Question about riscv32B and riscv64B performance improvement.

Question

Question about riscv32B and riscv64B performance improvement.

lico614257 opened this issue a year ago · comments

I have a question about the performance impact of adding B extensions to riscv32. In my experiments compiling coremark with rv32gcb and rv32gc, I found only a 2% increase in coremark runs when compiling with rv32gcb; However, compiling coremark with rv64gcb and rv64gc showed a 10% increase in coremark runs compiled with rv64gcb.
Is this a normal phenomenon? Can it be argued that adding the B extension does not improve performance much on 32-bit?

stnolting · Answer 1 · Mon May 29 2023 18:26:21 GMT+0800 (China Standard Time)

I think this highly depends on the actual application / program being run (regardless of whether it is a 32-bit or 64-bit architecture).
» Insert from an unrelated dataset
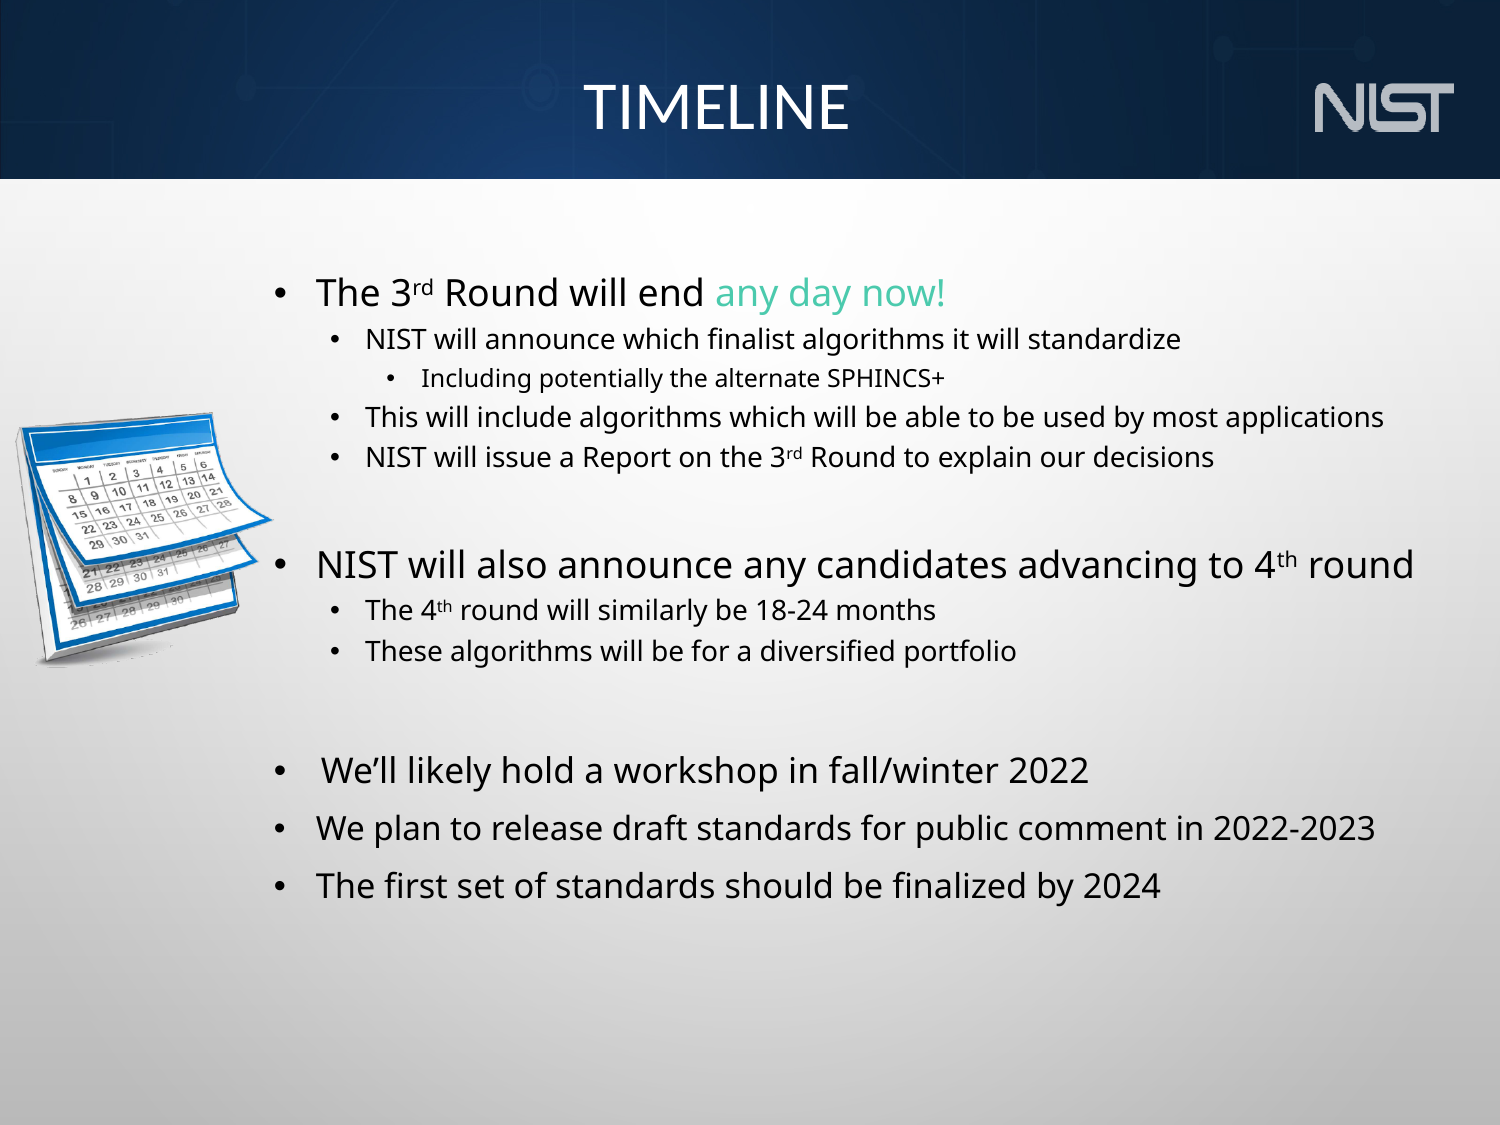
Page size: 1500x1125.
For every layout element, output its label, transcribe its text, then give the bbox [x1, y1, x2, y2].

A software that makes extensive use of bit-field manipulation or string operations can surely benefit (in terms of performance) from the bit-manip extension.

Philipp Tomsich · Answer 2 · Mon May 29 2023 18:59:46 GMT+0800 (China Standard Time)

Depending on the application, the mix of Zb* instructions involved will change.

For Coremark, I can point to the following from the cuff:

Coremark operates on 32bit-indexed arrays, the Zba extension will help to alleviate penalties from the 64bit addressing on RV64.
32bit and 16bit extensions are quite prevalent in Coremark (as it operates on 32bit and 16bit datatypes), which should match to Zba and Zbb instructions ... however, whether each of these translates into an improvement depends on your microarchitecture (as the underlying instruction patterns are very easy to fuse)
The CRC calculation can benefit significantly from Zbc (as we have demonstrated a while back), although the necessary compiler enablement has not been completed in the community yet.
As there is no string-operations and no byte-swapping, neither orc.b nor rev8 come into play
The bitfield-extraction cases in coremark (e.g., cmp_idx and the entire 'dtype' logic in calc_func) are not covered by Zb*. Experiments with T-Head's XTheadBb have shown that a more general instruction (their th.ext and th.extu) can be easily applied to these in our compilers.

To answer your original question: if you have a workload that heavily depends on Zb* instructions in RV32 (e.g., makes heavy use of rev8, single-bit instructions, the XLEN-variants of Zba or carryless multiply), you will see a large win with Zb*; if your application mainly shows benefits from the 64bit-only (.uw) variants of Zba, then you will see only small gain.

I hope this provides some context.

lico_caesar · Answer 3 · Tue May 30 2023 09:55:31 GMT+0800 (China Standard Time)

thanks a lot.